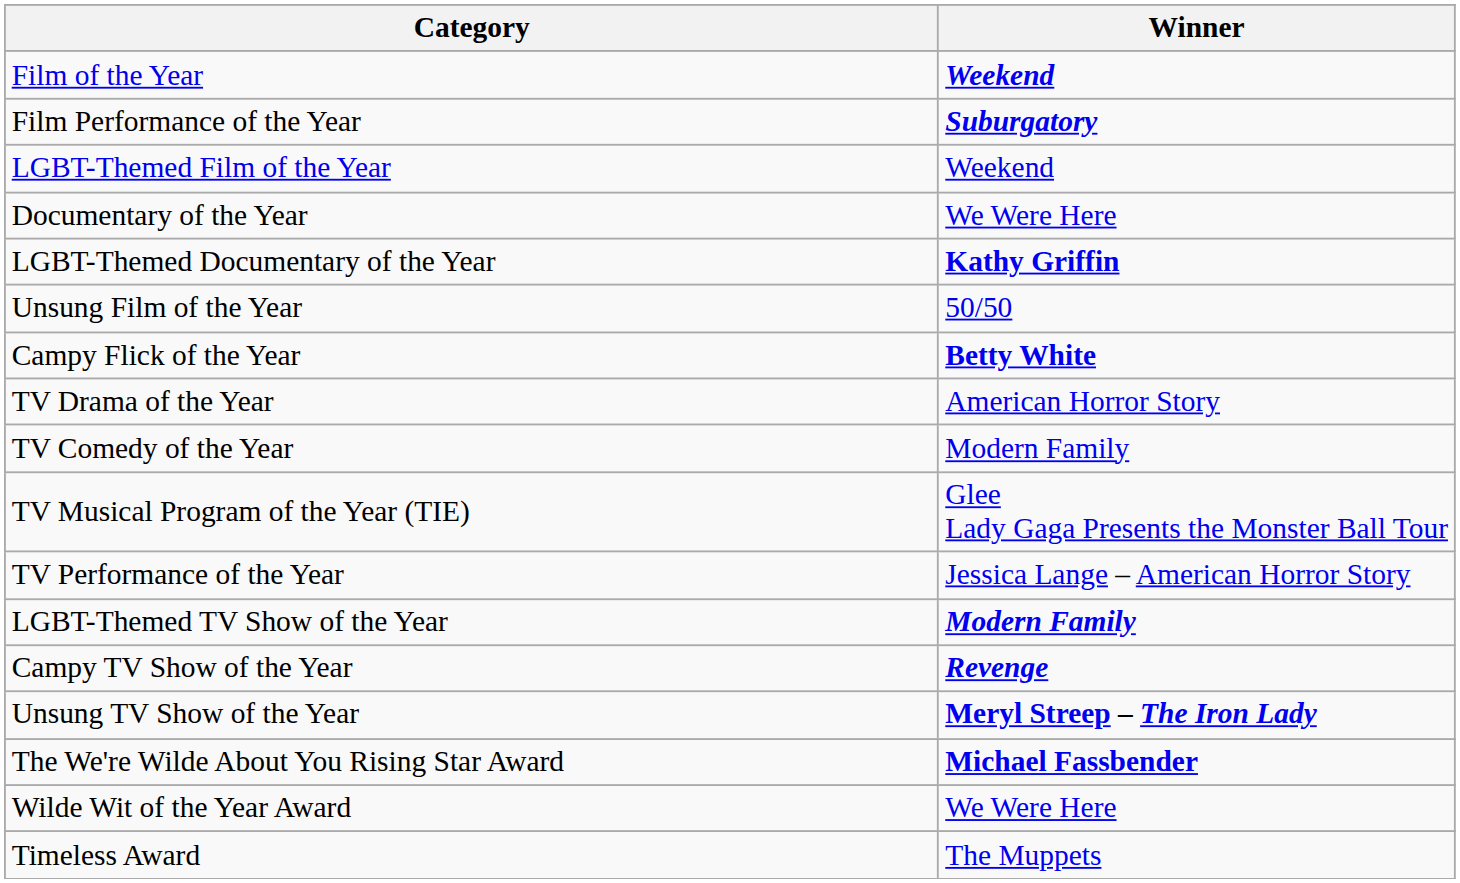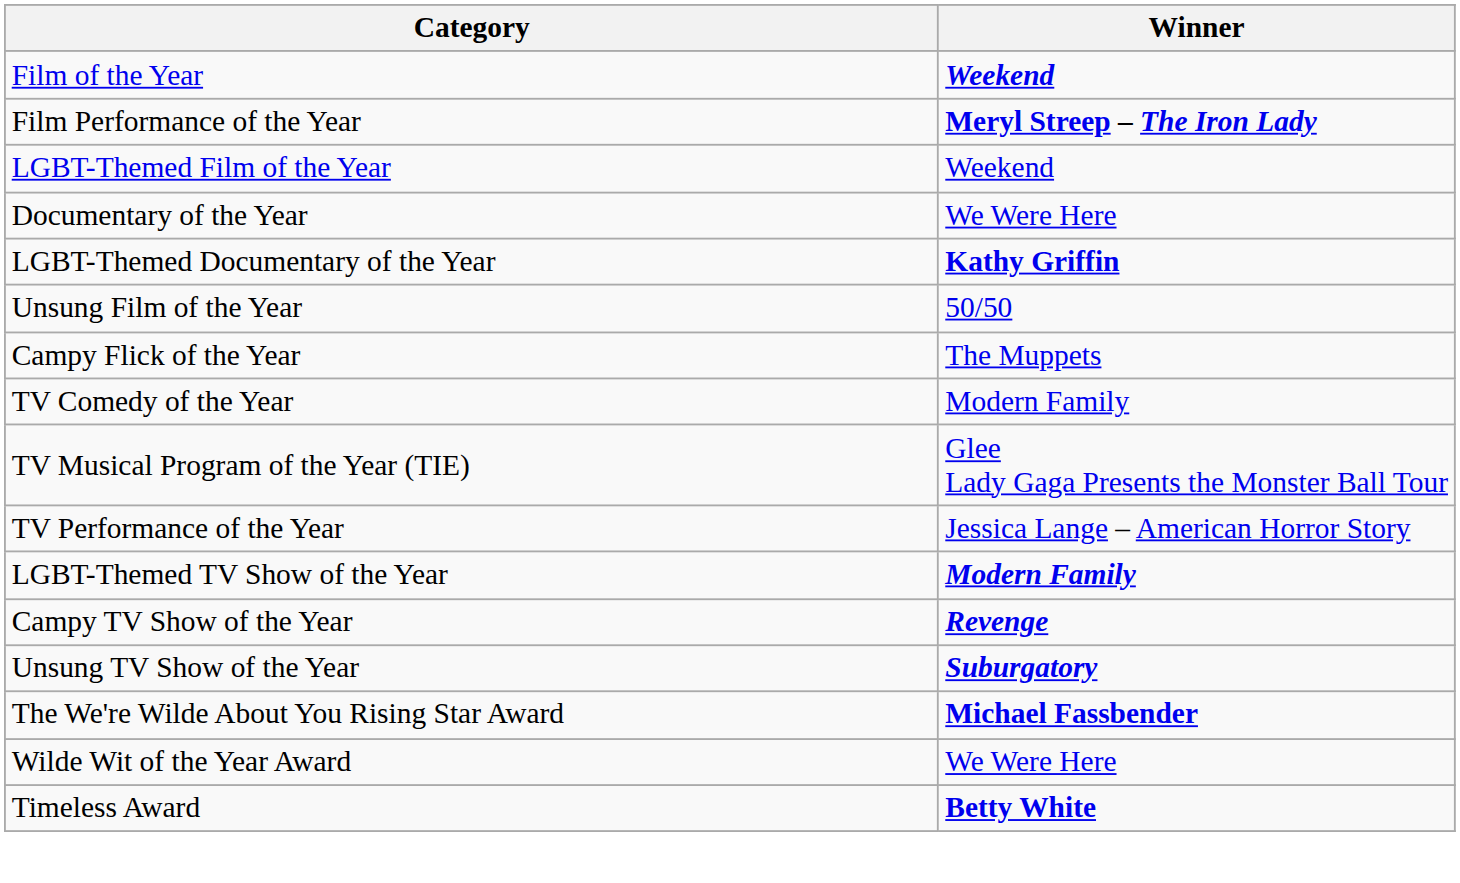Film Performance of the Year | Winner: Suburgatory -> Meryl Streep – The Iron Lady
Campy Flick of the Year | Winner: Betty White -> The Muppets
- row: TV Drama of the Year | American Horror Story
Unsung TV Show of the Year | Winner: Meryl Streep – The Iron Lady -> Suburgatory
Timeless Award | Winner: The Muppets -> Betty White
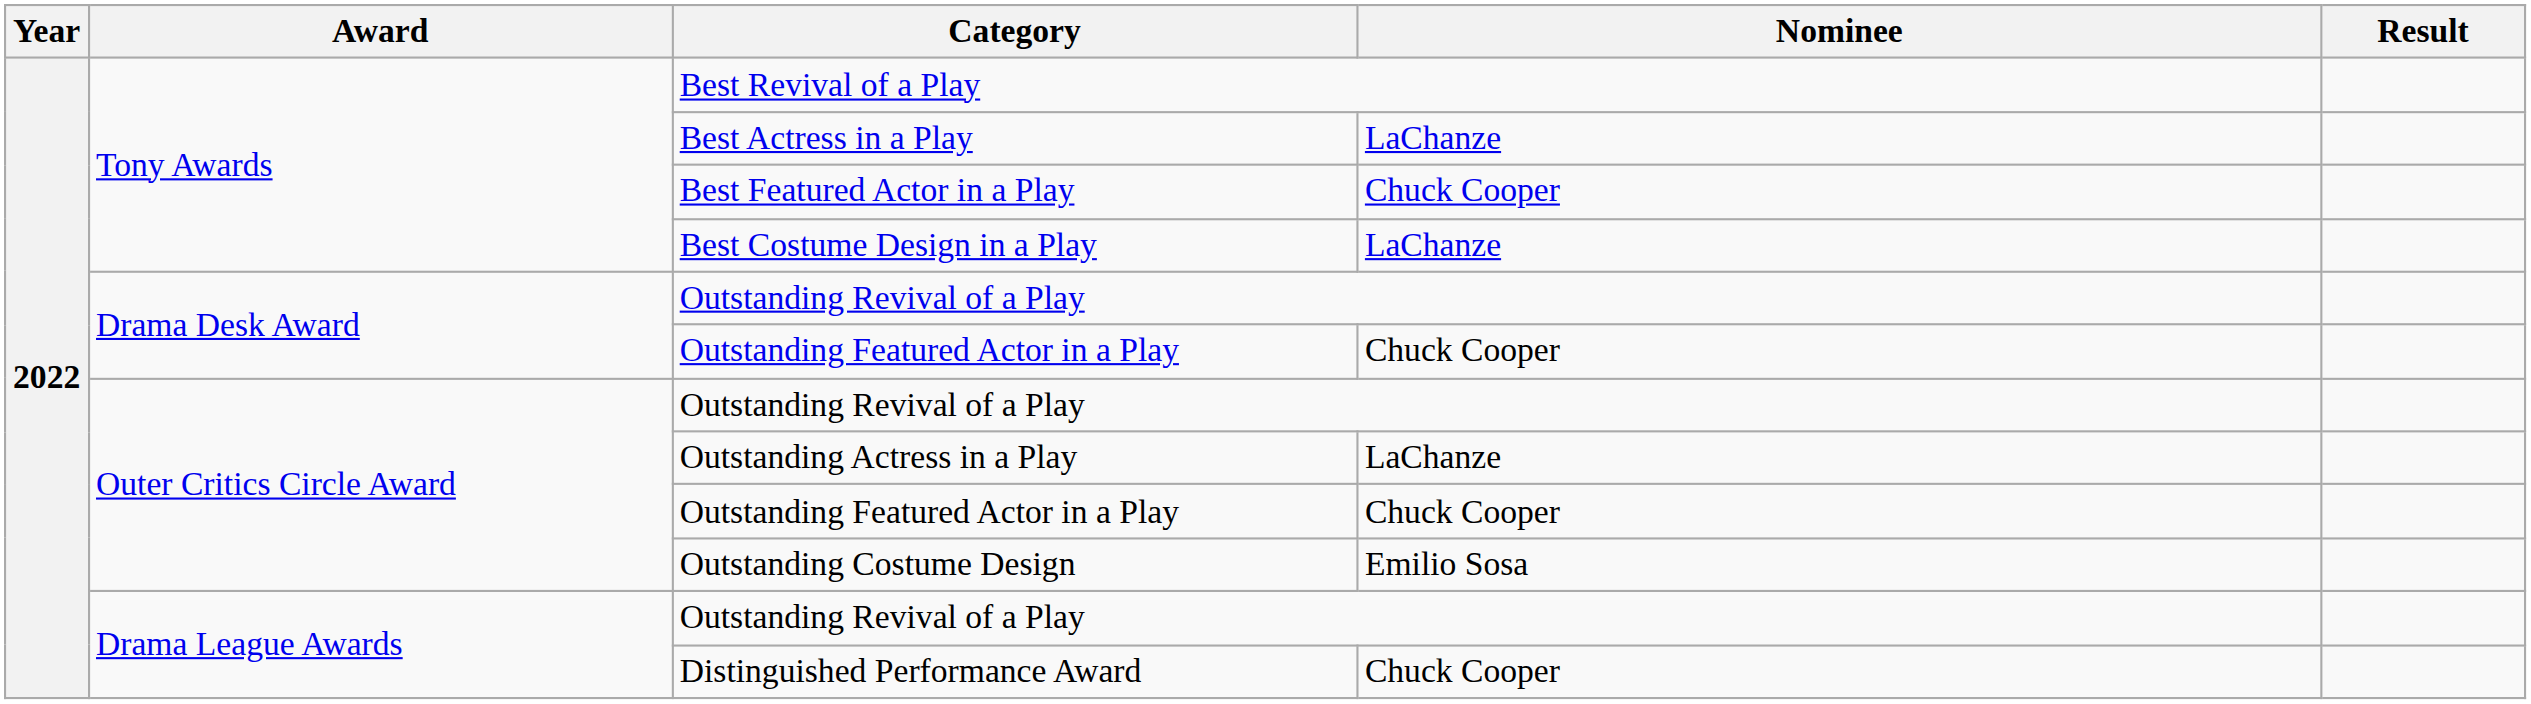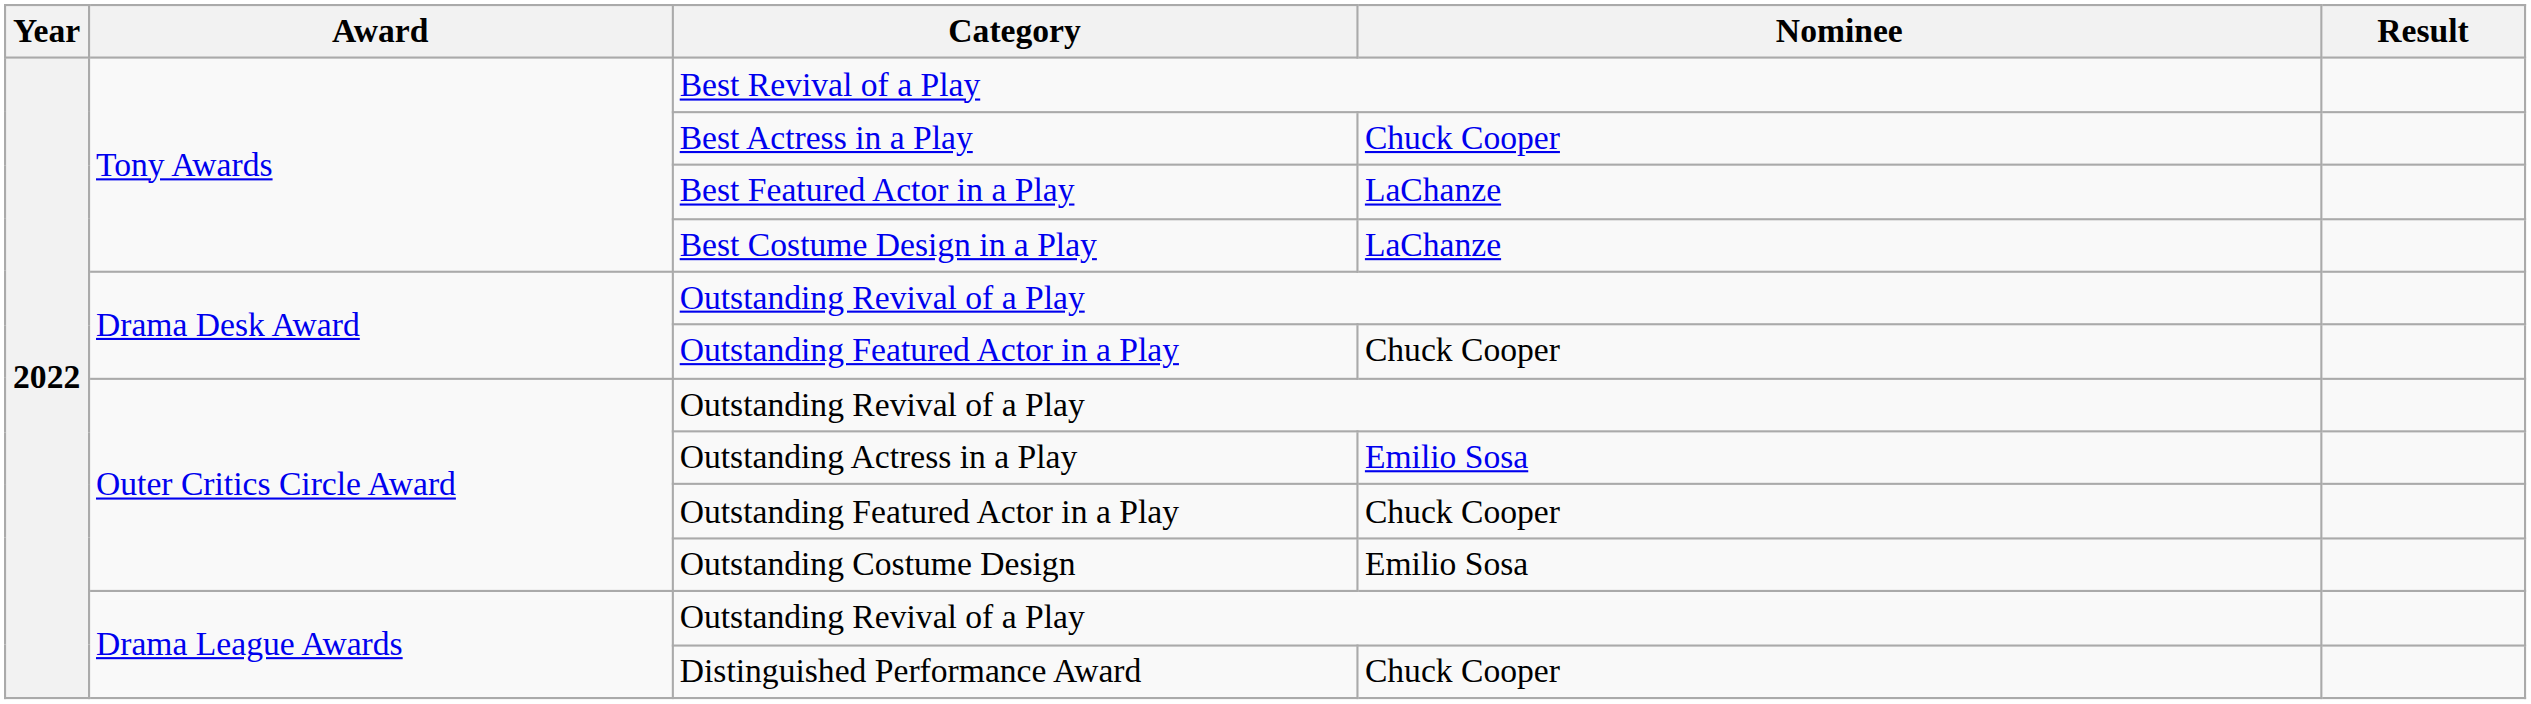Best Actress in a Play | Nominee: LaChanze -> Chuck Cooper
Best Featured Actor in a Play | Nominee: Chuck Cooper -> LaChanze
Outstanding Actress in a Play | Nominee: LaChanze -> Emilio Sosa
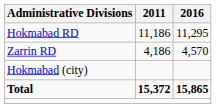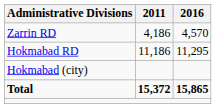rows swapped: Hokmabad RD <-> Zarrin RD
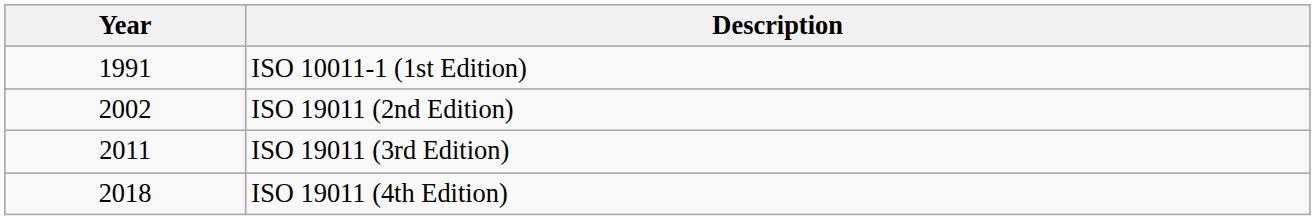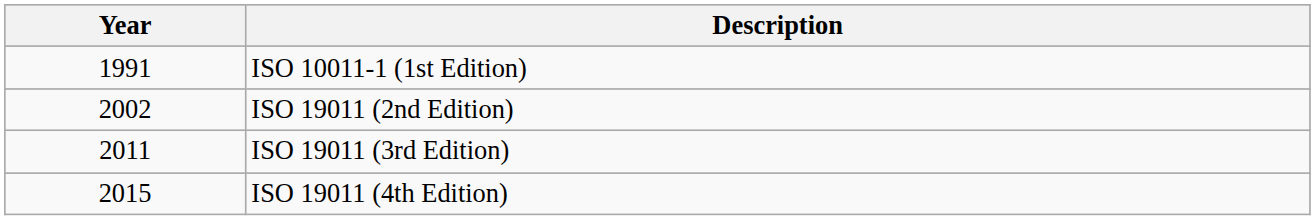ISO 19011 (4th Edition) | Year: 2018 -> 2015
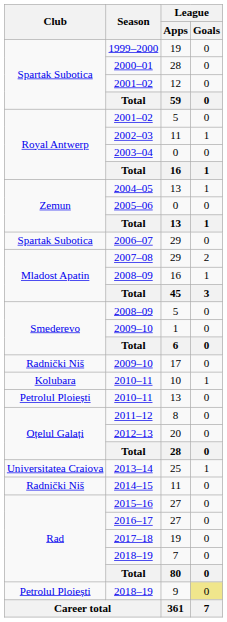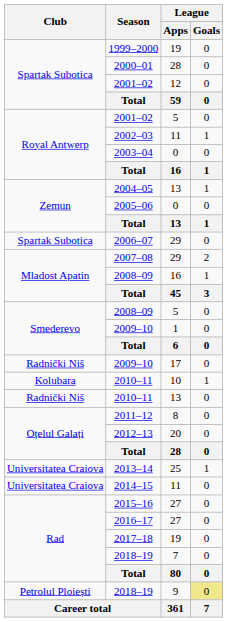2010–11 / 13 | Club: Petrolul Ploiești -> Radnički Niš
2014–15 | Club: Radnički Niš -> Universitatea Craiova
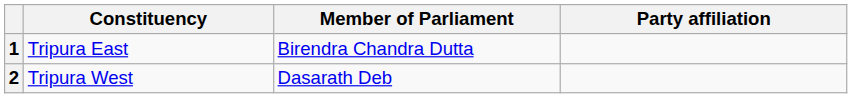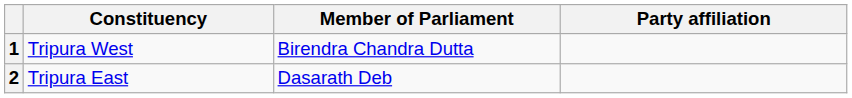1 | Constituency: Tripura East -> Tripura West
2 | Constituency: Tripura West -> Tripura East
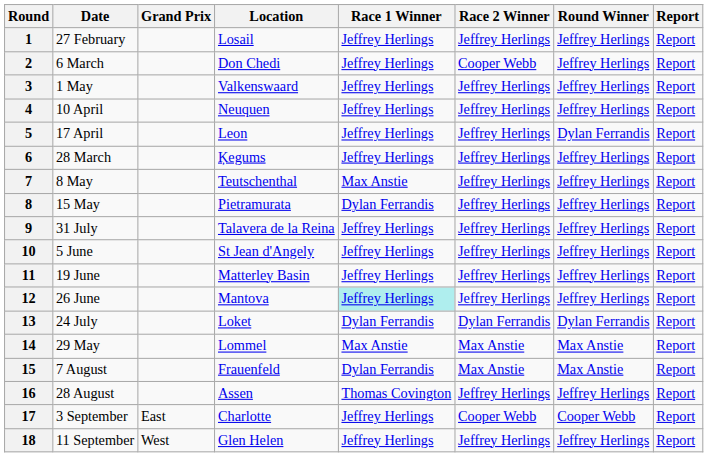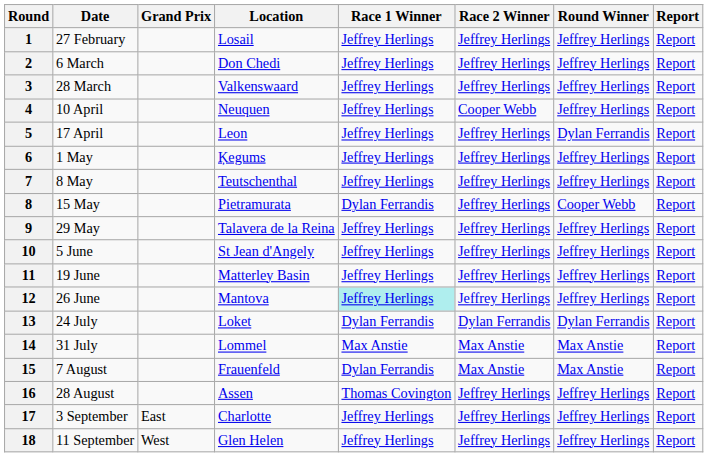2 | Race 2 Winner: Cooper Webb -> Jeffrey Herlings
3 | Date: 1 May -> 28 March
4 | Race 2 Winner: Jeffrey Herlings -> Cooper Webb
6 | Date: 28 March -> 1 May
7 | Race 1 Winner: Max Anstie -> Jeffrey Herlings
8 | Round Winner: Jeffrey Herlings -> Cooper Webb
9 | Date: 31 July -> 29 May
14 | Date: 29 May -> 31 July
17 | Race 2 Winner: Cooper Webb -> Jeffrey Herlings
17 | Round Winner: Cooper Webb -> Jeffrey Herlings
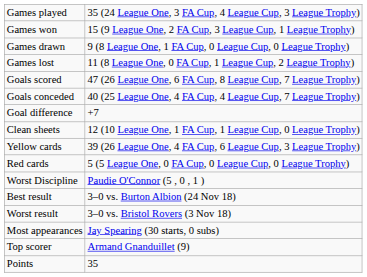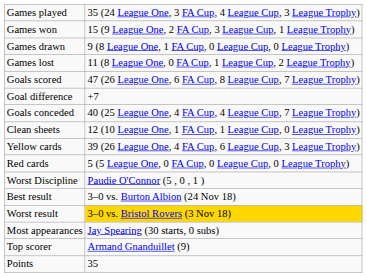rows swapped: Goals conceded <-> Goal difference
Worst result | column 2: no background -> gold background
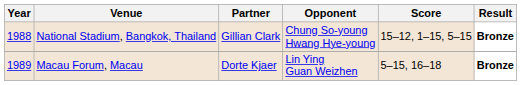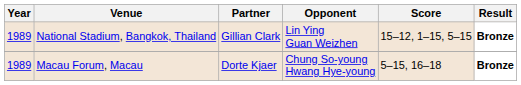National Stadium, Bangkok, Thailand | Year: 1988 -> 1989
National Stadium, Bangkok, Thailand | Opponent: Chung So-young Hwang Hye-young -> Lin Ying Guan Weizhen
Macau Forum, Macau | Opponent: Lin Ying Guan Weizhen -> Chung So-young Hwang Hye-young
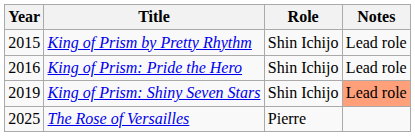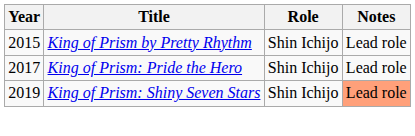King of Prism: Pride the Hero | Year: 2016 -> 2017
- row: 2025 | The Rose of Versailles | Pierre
====
## [Instructions to follow]
Please reproduce every line of the entries above word for word, leaving out the pictures.

## [Written response]
Film Performance of the Year | Winner: Suburgatory -> Meryl Streep – The Iron Lady
Campy Flick of the Year | Winner: Betty White -> The Muppets
- row: TV Drama of the Year | American Horror Story
Unsung TV Show of the Year | Winner: Meryl Streep – The Iron Lady -> Suburgatory
Timeless Award | Winner: The Muppets -> Betty White
Best Actress in a Play | Nominee: LaChanze -> Chuck Cooper
Best Featured Actor in a Play | Nominee: Chuck Cooper -> LaChanze
Outstanding Actress in a Play | Nominee: LaChanze -> Emilio Sosa
rows swapped: Hokmabad RD <-> Zarrin RD
ISO 19011 (4th Edition) | Year: 2018 -> 2015
2010–11 / 13 | Club: Petrolul Ploiești -> Radnički Niš
2014–15 | Club: Radnički Niš -> Universitatea Craiova
1 | Constituency: Tripura East -> Tripura West
2 | Constituency: Tripura West -> Tripura East
2 | Race 2 Winner: Cooper Webb -> Jeffrey Herlings
3 | Date: 1 May -> 28 March
4 | Race 2 Winner: Jeffrey Herlings -> Cooper Webb
6 | Date: 28 March -> 1 May
7 | Race 1 Winner: Max Anstie -> Jeffrey Herlings
8 | Round Winner: Jeffrey Herlings -> Cooper Webb
9 | Date: 31 July -> 29 May
14 | Date: 29 May -> 31 July
17 | Race 2 Winner: Cooper Webb -> Jeffrey Herlings
17 | Round Winner: Cooper Webb -> Jeffrey Herlings
rows swapped: Goals conceded <-> Goal difference
Worst result | column 2: no background -> gold background
National Stadium, Bangkok, Thailand | Year: 1988 -> 1989
National Stadium, Bangkok, Thailand | Opponent: Chung So-young Hwang Hye-young -> Lin Ying Guan Weizhen
Macau Forum, Macau | Opponent: Lin Ying Guan Weizhen -> Chung So-young Hwang Hye-young
King of Prism: Pride the Hero | Year: 2016 -> 2017
- row: 2025 | The Rose of Versailles | Pierre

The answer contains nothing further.